> Page excerpt:

--- START ---

The gluten in the flour is made stronger by kneading (manipulation), so the less we work the dough, the more likely it is that we will end up with a blue-ribbon crust. This is why most recipes say something like “mix just until a ball forms.”
Decreasing water seems hard at first, because how can we make a pie crust that we can roll out without it being wet enough to be workable? Well, we can use a liquid that doesn’t have as much water in it. America’s Test Kitchen has long been a proponent of the vodka pie crust, and the idea really carries some weight. By using a liquid that has an alcohol volume of ~40%, we create a gluten-forming environment that is only 60% as efficient, but retains all of its workability! The test kitchen uses vodka because of its neutral flavor, but any spirit with a high alcohol and a flavor that matches your pie will work fine. Both the flavor and the potency of the alcohol will burn away during cooking.

--- END ---

> Tasks:
• A. Answer these questions from the pie crust passage:
(i) What makes the gluten in the flour stronger?
(ii) What approximate alcohol volume does the passage give for the liquid used?
(iii) According to the passage, why does the test kitchen use vodka in particular?
• B. Using the pie crust passage, explain why a liquid with about 40% alcohol helps in making the crust.

> Information:
--- START ---

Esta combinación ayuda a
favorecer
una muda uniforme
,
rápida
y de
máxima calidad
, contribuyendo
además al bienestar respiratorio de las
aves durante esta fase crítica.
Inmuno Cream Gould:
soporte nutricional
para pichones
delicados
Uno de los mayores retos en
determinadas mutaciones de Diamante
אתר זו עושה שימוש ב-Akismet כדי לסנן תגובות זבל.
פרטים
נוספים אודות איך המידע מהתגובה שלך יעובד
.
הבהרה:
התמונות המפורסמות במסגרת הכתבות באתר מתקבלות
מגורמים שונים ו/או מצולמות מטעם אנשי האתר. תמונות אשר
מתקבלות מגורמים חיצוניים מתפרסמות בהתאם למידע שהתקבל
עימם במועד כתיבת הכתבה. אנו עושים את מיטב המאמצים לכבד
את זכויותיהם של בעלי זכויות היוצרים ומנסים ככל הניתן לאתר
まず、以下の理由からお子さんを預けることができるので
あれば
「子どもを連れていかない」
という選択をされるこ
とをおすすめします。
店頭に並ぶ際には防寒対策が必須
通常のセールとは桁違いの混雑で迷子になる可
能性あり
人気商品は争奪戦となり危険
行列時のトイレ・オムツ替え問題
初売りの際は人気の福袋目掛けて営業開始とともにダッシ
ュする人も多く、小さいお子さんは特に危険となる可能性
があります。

--- END ---

> Written answers:
• A.
(i) Kneading, or manipulation, of the dough.
(ii) About 40%.
(iii) Because of its neutral flavor.

• B. A liquid with about 40% alcohol has less water in it, so it creates a gluten-forming environment that is only 60% as efficient. It still keeps all of the dough's workability, so the crust can be rolled out without the dough needing more water.